Há pelo menos meio século, a sociedade planetária passou a entender de forma mais técnica a destruição do meio ambiente protagonizada pela própria espécie humana. O primeiro relatório sobre o tema da ONU é de 1968. A primeira reunião em nível mundial, em Estocolmo, ocorreu em 1972. De lá para cá, inúmeros outros estudos foram desenvolvidos, assim como Conferências e Tratados. Em comum, o objetivo de tornar a humanidade mais sustentável. O que não vem sendo uma tarefa fácil.
Atualmente, o setor de energia é responsável por cerca de 75% das emissões de gases de efeito estufa (GEE) no mundo, segundo a Agência Internacional de Energia (AIE), porém, no Brasil, essa fatia é de apenas 18%, de acordo com o Sistema de Estimativas de Emissões e Remoções de Gases de Efeito Estufa (SEEG). Mesmo assim, o País é o quinto maior emissor global de gases de efeito estufa. O que mais pesa na conta brasileira atualmente é o desmatamento.

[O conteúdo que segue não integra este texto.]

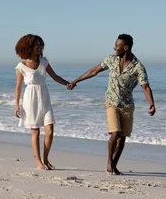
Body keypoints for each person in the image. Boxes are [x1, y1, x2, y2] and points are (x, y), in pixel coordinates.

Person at [68, 34, 156, 175]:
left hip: (127, 105)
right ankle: (109, 162)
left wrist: (151, 104)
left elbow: (145, 86)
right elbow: (94, 70)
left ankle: (114, 165)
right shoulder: (111, 59)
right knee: (115, 133)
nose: (114, 47)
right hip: (111, 102)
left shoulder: (138, 67)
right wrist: (76, 80)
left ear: (125, 47)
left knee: (122, 137)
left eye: (117, 45)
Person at [14, 34, 70, 170]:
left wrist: (67, 83)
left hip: (45, 97)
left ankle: (46, 159)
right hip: (30, 99)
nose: (39, 47)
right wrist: (16, 105)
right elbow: (18, 86)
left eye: (40, 44)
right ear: (29, 47)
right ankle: (39, 162)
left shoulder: (44, 62)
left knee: (50, 130)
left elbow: (55, 76)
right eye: (36, 45)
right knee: (35, 131)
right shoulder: (21, 66)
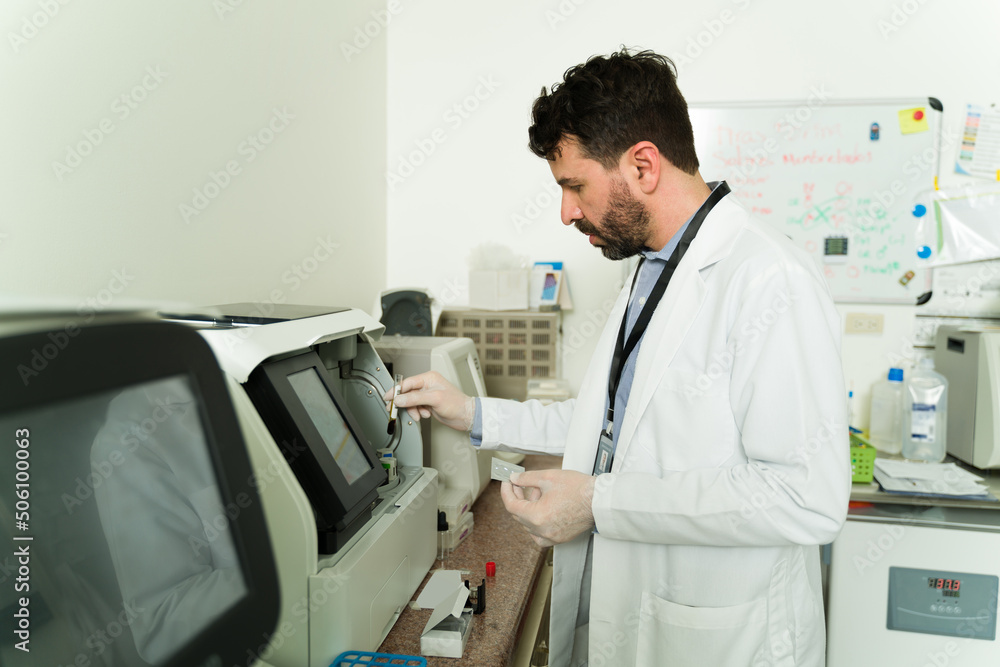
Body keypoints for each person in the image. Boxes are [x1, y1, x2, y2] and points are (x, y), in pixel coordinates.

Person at [389, 48, 850, 667]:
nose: (566, 212)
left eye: (575, 186)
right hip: (639, 610)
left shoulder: (768, 280)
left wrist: (598, 502)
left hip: (723, 635)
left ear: (643, 164)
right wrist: (469, 412)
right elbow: (613, 430)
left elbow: (804, 495)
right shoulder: (653, 269)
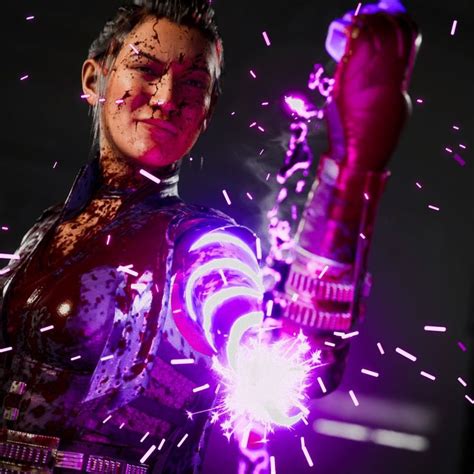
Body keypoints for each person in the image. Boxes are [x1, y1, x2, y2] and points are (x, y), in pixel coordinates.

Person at [0, 0, 420, 472]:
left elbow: (290, 373)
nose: (166, 97)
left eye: (194, 83)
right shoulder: (45, 229)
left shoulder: (202, 245)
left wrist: (353, 169)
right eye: (144, 68)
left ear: (207, 110)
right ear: (94, 80)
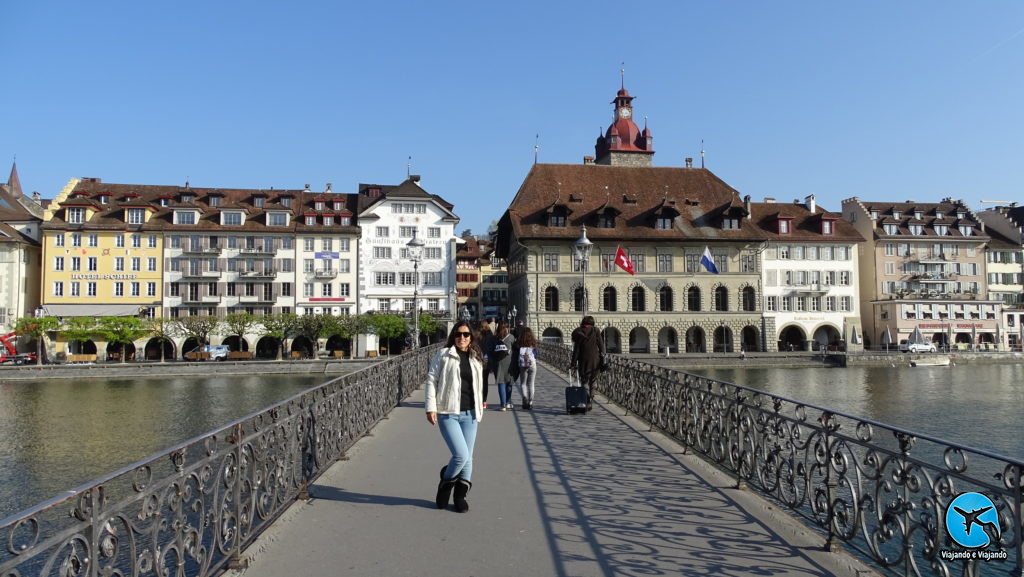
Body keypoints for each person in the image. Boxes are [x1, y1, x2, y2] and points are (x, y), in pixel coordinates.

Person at [424, 321, 485, 513]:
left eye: (466, 335)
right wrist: (430, 408)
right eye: (458, 334)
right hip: (448, 412)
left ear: (471, 337)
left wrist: (482, 402)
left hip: (471, 413)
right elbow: (431, 380)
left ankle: (460, 496)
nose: (462, 338)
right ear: (453, 336)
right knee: (461, 455)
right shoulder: (443, 355)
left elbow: (479, 384)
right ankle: (445, 485)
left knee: (468, 459)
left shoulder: (475, 358)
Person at [569, 315, 605, 412]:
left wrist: (573, 363)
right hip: (595, 360)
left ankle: (587, 398)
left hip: (583, 361)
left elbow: (576, 350)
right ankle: (590, 400)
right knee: (593, 381)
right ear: (592, 323)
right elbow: (601, 346)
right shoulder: (596, 330)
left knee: (584, 381)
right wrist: (603, 357)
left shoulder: (579, 332)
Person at [488, 323, 515, 410]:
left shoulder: (494, 338)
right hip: (509, 362)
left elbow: (491, 351)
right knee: (509, 381)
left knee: (501, 382)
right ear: (506, 328)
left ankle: (503, 405)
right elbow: (515, 348)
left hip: (498, 362)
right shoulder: (511, 337)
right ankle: (508, 402)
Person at [516, 327, 538, 410]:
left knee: (523, 384)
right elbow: (536, 355)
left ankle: (524, 399)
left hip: (523, 365)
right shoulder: (534, 343)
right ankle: (531, 402)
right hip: (532, 365)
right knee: (531, 384)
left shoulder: (520, 343)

Em 2021, o Brasil assumiu o topo do ranking de países que liderou a perda de florestas tropicais no mundo, com 1,5 milhão de hectares de matas primárias derrubadas, o que representa 40% da derrubada total registrada pela plataforma Global Forest Watch (GFW). Na Mata Atlântica, o Instituto Nacional de Pesquisas Espaciais (Inpe) registrou alta recorde de 66% no desmatamento em 2021 em relação ao ano anterior, somando 21.642 hectares de florestas derrubados, a maior taxa em 15 anos.
Apesar de haver um sentimento geral de que a descarbonização das cadeias de produção é algo inevitável, esse é um processo que na prática apenas engatinha, segundo especialistas no tema. “Infelizmente, o Brasil andou para trás. Em 2012, nós tínhamos um nível de emissões de 1,2 gigatoneladas de carbono equivalente. Nosso objetivo, segundo a meta inscrita pelo Brasil no Acordo de Paris, era de chegar a 2025 com no máximo 1,3 gigatoneladas e, em 2030, com esse patamar de 1,2 gigatoneladas”, afirma Natalie Unterstell, presidente do Instituto Talanoa. No entanto, o caminho percorrido foi bem diferente. “No ano passado, nossas emissões bateram os 2,42 gigatoneladas. Ou seja, estamos totalmente fora da rota. No atual ritmo de crescimento de emissões não vamos alcançar o net zero nunca.”
Para Natalie, é possível zerar o índice de desmatamento até 2030 – meta estipulada no Painel Intergovernamental sobre Mudanças Climáticas (IPCC) – “O Brasil já chegou a 80% de redução de emissões oriundas do desmatamento na Amazônia entre 2005 e 2012. Nós sabemos que é possível, porque já foi feito algo muito próximo disso. O contexto agora é diferente, mais complexo por conta dos desafios de insegurança pública na região, assim como a necessidade de reconstituir as instituições e o orçamento públicos.”
Suzana Kahn, vice-diretora da Coppe/UFRJ, salienta alguns pontos positivos, mas que ainda precisam de mais estímulos. “O Brasil reduziu bastante o desmatamento em um determinado período, mas não manteve suas políticas ambientais e voltou a situação de aumento das emissões. Por outro lado, vimos um crescimento significativo de outras fontes renováveis, como a energia eólica”, explica uma das principais especialistas em clima e energia do Brasil.
Além do desmatamento, e apesar do uso em grande escala de fontes renováveis, muitas cadeias de produção no Brasil ainda estão alicerçadas na energia suja, ou seja, a base de combustíveis fósseis. “Ainda estamos nos estágios ‘infantis’ do enfrentamento da crise climática, ao mesmo tempo que a crise já está instalada, sem possibilidade de retorno. As mudanças do clima já manifestadas, como aumento da frequência e intensidade de eventos atmosféricos extremos, alteração nos padrões de precipitações e perda de cobertura dos glaciares não desaparecerão. Trata-se de impedir que piorem para as condições de vida humana”, afirma Roberto Kishinami, coordenador sênior do Portfólio de Energia do Instituto Clima e Sociedade (iCS).